Shock and tributes pour from musicians and artists in wake of death of Hamilton’s Bill Powell

Bill Powell -posted by Lynne Powell on Facebook

Bill Powell -posted by Lynne Powell on Facebook

\ HAMILTON \

Expressions of shock and accolades honouring his many contributions to music and art in Hamilton erupted yesterday as news of the death of Bill Powell began to spread.

His longtime wife and partner in all his endeavours, Lynne Powell, posted on Facebook yesterday morning that the painter, founder of the Festival of Friends, manager of songwriters such as Tom Wilson, Paul Langille and the late Jackie Washington, and a lion on the local art scene, had died in hospital Sunday, September 13 after fighting an infection that didn’t respond to treatment.

Powell, 76, had been dealing with health issues for the past few years, according to a Hamilton newspaper report, which mentioned he had returned to his original focus of painting after retiring about fifteen years ago as director of the Festival he began in 1976.

Despite his failing health, Ms. Powell posted that his passing was “unexpected.”

At his Canvas Gallery on Augusta Street in the early 70s the Powells presented works by a legion of then-unknown artists, engendering their lifelong gratitude and enabling some to go on to illustrious careers.

Likewise, Powell is also a legend in Folk music circles as the proprietor at the same time of Knights II Coffee House across the street from his gallery, which featured now iconic artists such as Doug MacArthur, Langille and Brent Titcomb among many others.

I knew Bill fairly well when I lived in Hamilton for several years up to and including the first FOF event at Gage Park in the heart of the old city. For a while, in the autumn of 1973, we were practically neighbours when I briefly published a periodical known as Hamilton Life out of an office at 1 Duke St. a short walk from both Powell’s gallery and coffee house. Although money was always tight for him, he nevertheless shelled out to place ads for both of his enterprises in the debut issue.

Even then, when the city’s art and music scenes were very marginalized by the local “steel city” culture, Powell, the son of a steel worker himself, was a visionary who believed it was possible to grow the local scene by banding artists of various disciplines together to jointly promote one another.

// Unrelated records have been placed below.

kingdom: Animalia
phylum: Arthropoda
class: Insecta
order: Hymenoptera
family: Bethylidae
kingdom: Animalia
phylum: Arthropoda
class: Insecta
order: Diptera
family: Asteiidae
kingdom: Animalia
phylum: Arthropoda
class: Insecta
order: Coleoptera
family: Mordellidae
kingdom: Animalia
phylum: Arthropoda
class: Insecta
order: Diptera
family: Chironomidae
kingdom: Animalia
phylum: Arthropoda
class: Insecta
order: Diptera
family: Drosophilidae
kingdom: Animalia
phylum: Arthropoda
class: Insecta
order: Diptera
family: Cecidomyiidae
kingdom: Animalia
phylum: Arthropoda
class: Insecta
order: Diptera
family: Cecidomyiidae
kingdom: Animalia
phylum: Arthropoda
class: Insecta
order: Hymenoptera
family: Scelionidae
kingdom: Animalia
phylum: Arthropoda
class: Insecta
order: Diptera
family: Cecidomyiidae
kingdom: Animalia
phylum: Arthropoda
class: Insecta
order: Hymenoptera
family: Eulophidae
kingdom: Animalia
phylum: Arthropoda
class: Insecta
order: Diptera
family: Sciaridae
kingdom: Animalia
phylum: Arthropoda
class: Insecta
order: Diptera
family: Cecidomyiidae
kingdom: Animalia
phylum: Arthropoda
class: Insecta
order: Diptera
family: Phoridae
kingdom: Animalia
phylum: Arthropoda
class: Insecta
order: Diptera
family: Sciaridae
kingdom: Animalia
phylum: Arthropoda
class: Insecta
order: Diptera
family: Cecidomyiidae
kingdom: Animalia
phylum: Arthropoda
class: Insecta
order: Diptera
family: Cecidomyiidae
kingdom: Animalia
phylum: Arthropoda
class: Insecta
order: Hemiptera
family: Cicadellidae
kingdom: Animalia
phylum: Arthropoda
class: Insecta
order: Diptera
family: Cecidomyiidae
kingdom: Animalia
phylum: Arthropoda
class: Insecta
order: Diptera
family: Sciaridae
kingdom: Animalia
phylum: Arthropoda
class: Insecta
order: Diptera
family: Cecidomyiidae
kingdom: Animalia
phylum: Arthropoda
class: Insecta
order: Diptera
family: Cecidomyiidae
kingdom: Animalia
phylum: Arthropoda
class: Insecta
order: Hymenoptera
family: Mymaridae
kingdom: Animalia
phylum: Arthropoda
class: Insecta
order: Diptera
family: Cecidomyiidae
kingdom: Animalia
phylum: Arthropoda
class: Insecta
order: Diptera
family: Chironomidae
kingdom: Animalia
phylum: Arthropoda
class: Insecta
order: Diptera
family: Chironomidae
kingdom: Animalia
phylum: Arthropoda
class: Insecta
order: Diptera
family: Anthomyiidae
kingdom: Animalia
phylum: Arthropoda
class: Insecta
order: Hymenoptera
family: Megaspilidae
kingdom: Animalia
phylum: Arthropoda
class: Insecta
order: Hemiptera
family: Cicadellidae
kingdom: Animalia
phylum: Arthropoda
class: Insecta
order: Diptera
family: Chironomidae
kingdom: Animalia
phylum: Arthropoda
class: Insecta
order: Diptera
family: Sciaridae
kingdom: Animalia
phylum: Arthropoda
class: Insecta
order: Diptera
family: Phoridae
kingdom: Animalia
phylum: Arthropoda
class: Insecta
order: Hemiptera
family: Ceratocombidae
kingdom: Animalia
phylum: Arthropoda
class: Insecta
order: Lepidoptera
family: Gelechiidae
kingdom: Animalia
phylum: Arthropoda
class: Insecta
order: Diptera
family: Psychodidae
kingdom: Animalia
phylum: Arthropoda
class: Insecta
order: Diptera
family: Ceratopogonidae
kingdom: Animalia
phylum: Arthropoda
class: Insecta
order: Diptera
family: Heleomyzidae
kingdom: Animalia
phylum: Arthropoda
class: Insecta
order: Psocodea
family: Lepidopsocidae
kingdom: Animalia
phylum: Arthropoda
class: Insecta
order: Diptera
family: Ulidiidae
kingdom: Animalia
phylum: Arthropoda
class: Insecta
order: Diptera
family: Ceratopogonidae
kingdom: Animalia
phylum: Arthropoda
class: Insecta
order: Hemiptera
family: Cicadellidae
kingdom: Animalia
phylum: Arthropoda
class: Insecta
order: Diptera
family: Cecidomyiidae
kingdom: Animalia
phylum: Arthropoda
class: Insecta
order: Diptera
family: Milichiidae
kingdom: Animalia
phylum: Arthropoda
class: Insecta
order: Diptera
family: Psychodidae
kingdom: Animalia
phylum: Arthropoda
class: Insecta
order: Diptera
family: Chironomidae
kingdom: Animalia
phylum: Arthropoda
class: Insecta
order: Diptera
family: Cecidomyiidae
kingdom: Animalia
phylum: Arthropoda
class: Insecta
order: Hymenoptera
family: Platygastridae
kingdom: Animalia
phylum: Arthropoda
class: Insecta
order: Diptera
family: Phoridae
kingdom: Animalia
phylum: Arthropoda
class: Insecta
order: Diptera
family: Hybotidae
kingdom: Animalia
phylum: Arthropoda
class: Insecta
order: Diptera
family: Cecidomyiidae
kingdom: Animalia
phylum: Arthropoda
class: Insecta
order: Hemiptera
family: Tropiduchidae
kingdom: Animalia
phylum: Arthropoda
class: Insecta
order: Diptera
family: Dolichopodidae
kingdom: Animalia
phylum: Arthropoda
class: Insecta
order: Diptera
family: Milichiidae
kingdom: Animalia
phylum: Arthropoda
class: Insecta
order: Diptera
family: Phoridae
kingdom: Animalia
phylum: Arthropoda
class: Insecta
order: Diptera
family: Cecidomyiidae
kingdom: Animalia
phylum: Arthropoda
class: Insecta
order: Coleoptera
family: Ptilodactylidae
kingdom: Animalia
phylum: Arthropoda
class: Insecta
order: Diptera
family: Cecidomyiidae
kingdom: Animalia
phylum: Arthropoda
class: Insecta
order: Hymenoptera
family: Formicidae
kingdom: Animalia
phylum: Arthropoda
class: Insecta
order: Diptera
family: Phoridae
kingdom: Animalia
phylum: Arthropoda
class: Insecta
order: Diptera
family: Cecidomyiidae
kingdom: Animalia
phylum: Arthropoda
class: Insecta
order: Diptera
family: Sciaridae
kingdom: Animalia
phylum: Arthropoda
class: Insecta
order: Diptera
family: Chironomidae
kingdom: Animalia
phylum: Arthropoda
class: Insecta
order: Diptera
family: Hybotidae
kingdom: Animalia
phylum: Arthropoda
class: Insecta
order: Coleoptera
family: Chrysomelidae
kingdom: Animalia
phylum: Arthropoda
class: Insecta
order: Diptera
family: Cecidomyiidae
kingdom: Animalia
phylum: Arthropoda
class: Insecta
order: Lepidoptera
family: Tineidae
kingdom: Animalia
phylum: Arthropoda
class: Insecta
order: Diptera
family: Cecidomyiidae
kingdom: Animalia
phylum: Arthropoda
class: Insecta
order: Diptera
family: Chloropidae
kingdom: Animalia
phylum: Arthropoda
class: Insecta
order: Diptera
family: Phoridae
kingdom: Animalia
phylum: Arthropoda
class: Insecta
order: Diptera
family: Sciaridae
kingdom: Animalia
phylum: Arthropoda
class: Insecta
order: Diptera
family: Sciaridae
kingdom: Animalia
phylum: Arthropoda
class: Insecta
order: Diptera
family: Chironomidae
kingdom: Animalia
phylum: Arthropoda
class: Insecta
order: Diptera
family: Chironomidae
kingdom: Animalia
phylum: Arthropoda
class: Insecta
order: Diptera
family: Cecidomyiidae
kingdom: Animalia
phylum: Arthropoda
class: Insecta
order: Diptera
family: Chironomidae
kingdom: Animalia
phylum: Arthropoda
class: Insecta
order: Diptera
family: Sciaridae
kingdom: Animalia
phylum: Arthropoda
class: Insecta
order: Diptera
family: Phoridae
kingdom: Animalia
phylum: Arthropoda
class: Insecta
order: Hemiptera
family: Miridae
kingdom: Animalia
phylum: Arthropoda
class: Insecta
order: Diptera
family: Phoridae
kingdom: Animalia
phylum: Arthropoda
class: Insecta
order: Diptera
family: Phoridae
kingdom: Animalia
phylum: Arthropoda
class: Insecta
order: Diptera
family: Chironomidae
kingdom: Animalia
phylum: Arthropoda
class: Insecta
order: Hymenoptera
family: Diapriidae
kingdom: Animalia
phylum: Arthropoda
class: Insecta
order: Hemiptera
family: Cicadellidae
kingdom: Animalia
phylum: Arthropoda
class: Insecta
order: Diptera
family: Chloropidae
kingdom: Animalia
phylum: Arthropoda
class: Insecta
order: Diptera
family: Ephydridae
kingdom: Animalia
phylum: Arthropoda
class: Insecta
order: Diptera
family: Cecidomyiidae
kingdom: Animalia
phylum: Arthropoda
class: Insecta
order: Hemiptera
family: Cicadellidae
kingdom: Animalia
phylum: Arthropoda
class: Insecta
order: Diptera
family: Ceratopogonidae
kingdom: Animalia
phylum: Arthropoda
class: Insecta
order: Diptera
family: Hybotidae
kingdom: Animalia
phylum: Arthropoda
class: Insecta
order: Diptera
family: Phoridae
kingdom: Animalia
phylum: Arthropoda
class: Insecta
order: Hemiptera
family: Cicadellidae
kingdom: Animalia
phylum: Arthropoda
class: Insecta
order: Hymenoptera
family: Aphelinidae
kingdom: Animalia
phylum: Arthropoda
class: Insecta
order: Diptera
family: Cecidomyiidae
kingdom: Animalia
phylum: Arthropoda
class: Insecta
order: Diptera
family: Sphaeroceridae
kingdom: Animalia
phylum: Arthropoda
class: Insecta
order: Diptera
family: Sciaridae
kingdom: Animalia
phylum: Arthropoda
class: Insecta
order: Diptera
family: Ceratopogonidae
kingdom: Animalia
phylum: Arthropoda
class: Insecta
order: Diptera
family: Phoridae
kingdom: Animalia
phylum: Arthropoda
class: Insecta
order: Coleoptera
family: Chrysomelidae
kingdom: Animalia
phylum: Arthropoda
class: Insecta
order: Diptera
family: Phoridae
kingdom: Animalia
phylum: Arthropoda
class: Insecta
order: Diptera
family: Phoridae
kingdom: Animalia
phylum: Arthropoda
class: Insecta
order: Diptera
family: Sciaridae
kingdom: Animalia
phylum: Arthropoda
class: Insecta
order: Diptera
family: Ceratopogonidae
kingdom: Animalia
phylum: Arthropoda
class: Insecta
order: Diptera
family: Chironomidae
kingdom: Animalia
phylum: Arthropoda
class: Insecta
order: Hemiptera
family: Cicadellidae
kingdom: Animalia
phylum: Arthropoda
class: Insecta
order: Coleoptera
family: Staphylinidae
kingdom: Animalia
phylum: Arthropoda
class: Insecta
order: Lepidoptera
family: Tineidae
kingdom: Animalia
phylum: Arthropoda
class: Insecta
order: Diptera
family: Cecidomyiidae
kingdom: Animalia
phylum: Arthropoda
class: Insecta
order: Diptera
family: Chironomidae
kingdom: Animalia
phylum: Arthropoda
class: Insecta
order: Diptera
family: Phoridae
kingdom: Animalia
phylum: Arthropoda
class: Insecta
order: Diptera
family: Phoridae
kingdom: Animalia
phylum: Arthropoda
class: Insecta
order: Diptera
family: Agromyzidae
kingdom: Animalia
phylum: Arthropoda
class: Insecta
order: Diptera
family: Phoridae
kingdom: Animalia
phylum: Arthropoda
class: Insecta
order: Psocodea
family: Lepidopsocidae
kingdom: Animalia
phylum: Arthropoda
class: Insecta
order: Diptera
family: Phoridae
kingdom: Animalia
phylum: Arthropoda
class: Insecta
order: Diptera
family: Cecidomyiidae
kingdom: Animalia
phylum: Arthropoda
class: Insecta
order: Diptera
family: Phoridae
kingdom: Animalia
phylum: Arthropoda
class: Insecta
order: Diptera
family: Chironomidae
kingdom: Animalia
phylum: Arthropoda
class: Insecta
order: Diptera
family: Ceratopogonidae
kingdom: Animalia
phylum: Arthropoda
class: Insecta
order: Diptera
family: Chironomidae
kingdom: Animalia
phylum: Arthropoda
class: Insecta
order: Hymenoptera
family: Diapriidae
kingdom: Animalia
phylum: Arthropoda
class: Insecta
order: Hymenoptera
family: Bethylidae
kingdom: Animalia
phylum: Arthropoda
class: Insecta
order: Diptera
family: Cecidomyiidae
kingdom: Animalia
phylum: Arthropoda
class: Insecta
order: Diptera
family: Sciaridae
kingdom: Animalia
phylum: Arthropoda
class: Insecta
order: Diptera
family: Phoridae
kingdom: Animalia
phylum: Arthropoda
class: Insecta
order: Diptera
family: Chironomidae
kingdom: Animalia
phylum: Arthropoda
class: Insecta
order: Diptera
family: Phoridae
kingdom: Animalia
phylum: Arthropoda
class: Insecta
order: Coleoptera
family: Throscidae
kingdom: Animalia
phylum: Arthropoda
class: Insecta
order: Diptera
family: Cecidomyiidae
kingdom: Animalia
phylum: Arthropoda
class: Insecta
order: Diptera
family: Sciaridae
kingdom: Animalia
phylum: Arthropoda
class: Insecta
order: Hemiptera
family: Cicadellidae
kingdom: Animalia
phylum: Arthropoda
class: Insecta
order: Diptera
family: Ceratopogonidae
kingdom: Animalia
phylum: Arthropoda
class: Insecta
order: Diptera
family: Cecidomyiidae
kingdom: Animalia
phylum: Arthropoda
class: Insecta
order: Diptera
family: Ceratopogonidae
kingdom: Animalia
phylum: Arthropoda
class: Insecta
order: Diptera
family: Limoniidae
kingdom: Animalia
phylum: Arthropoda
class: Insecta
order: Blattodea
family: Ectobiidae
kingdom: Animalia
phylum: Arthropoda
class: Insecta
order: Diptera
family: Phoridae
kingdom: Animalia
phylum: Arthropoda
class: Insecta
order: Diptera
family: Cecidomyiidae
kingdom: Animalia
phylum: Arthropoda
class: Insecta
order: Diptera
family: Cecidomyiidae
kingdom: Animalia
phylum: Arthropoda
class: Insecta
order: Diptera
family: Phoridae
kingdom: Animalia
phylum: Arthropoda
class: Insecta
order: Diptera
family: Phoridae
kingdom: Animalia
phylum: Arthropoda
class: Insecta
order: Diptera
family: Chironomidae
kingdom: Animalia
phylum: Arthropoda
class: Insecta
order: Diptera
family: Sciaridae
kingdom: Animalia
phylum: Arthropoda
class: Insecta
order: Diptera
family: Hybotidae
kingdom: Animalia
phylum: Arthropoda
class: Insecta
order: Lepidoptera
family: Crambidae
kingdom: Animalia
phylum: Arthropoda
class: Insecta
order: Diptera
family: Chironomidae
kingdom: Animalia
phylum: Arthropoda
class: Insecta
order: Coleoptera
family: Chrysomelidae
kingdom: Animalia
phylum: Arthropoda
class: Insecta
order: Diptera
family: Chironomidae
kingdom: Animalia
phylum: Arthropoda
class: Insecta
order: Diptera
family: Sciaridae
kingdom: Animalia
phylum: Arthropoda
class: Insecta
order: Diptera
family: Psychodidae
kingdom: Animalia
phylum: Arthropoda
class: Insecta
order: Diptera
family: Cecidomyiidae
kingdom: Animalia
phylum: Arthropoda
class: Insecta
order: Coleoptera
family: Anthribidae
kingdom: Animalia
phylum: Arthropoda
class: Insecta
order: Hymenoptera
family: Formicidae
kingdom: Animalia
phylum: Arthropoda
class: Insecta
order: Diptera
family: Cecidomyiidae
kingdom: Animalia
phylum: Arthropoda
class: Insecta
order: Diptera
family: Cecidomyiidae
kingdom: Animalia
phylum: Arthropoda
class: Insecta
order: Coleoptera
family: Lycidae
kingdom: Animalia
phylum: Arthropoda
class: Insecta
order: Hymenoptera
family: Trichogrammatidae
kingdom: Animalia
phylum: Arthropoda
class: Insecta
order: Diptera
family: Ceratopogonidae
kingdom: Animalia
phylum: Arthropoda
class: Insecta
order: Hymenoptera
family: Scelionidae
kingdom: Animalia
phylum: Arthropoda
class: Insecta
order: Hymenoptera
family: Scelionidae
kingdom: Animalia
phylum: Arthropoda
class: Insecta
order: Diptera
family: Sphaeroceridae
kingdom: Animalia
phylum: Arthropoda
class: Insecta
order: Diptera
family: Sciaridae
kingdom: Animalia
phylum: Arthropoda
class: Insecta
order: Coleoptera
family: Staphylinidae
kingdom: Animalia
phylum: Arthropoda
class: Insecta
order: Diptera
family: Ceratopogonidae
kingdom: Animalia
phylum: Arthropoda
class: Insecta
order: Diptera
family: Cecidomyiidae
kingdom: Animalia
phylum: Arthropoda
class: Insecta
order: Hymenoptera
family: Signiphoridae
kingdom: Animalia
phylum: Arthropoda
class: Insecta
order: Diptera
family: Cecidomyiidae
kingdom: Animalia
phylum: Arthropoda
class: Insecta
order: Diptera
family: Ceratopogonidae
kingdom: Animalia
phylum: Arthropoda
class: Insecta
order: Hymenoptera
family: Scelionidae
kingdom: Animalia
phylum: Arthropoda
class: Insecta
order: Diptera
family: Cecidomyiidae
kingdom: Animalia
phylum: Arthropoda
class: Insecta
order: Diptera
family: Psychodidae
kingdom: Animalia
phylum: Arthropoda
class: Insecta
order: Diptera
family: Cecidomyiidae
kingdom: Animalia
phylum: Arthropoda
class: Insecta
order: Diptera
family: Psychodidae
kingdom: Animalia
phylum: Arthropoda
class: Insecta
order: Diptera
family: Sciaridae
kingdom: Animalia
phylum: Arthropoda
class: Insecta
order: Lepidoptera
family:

Many of the beneficiaries of Powell’s vision and unstinting devotion to the arts in both fields expressed their shock and condolences on Ms. Powell’s Facebook timeline or in newspaper interviews.

Hamilton’s mayor, Fred Eisenberger, told the local newspaper that Powell “was one of the first to consider Hamilton culture, music and arts as an economic driver that we now all accept as one of the key elements of our future health and prosperity as a city.”

Songwriter Wilson (Junkhouse, Blackie and the Rodeo Kings) described Powell as “the tabasco sauce in a bowl of dull porridge.”

Jean-Paul Gauthier, who runs the Hamilton Music Awards, said Powell was “the first to promote Hamilton art and culture on a grand scale,” while current FOF executive director Loren Lieberman was quoted as saying “there would be no Hamilton arts without Bill Powell.”

Since Powell did not want a funeral or interment, his body has been cremated and friends, family and fans will be holding a celebration of his life at a later date. In addition to his wife he is survived by two children and four grandchildren.